┌──
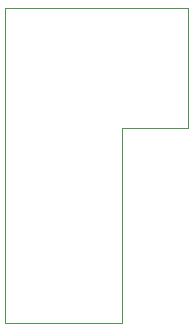
<source format=gbr>
%TF.GenerationSoftware,KiCad,Pcbnew,(6.0.10)*%
%TF.CreationDate,2023-04-04T11:29:01-04:00*%
%TF.ProjectId,Coil_Connector_V3_selfprint,436f696c-5f43-46f6-9e6e-6563746f725f,rev?*%
%TF.SameCoordinates,Original*%
%TF.FileFunction,Profile,NP*%
%FSLAX46Y46*%
G04 Gerber Fmt 4.6, Leading zero omitted, Abs format (unit mm)*
G04 Created by KiCad (PCBNEW (6.0.10)) date 2023-04-04 11:29:01*
%MOMM*%
%LPD*%
G01*
G04 APERTURE LIST*
%TA.AperFunction,Profile*%
%ADD10C,0.050000*%
%TD*%
G04 APERTURE END LIST*
D10*
X149606000Y-96774000D02*
X149606000Y-106426000D01*
X149606000Y-106426000D02*
X149606000Y-106934000D01*
X144018000Y-106934000D02*
X144018000Y-123444000D01*
X134112000Y-96774000D02*
X149606000Y-96774000D01*
X144018000Y-123444000D02*
X134112000Y-123444000D01*
X149606000Y-106934000D02*
X144018000Y-106934000D01*
X134112000Y-123444000D02*
X134112000Y-96774000D01*
M02*

</source>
└──
### How to complete this task
Restating the data word for word is the task, and pictures are to be omitted.

### Response to this exercise
<source format=gbr>
%TF.GenerationSoftware,KiCad,Pcbnew,(6.0.10)*%
%TF.CreationDate,2023-04-04T11:29:01-04:00*%
%TF.ProjectId,Coil_Connector_V3_selfprint,436f696c-5f43-46f6-9e6e-6563746f725f,rev?*%
%TF.SameCoordinates,Original*%
%TF.FileFunction,Profile,NP*%
%FSLAX46Y46*%
G04 Gerber Fmt 4.6, Leading zero omitted, Abs format (unit mm)*
G04 Created by KiCad (PCBNEW (6.0.10)) date 2023-04-04 11:29:01*
%MOMM*%
%LPD*%
G01*
G04 APERTURE LIST*
%TA.AperFunction,Profile*%
%ADD10C,0.050000*%
%TD*%
G04 APERTURE END LIST*
D10*
X149606000Y-96774000D02*
X149606000Y-106426000D01*
X149606000Y-106426000D02*
X149606000Y-106934000D01*
X144018000Y-106934000D02*
X144018000Y-123444000D01*
X134112000Y-96774000D02*
X149606000Y-96774000D01*
X144018000Y-123444000D02*
X134112000Y-123444000D01*
X149606000Y-106934000D02*
X144018000Y-106934000D01*
X134112000Y-123444000D02*
X134112000Y-96774000D01*
M02*

</source>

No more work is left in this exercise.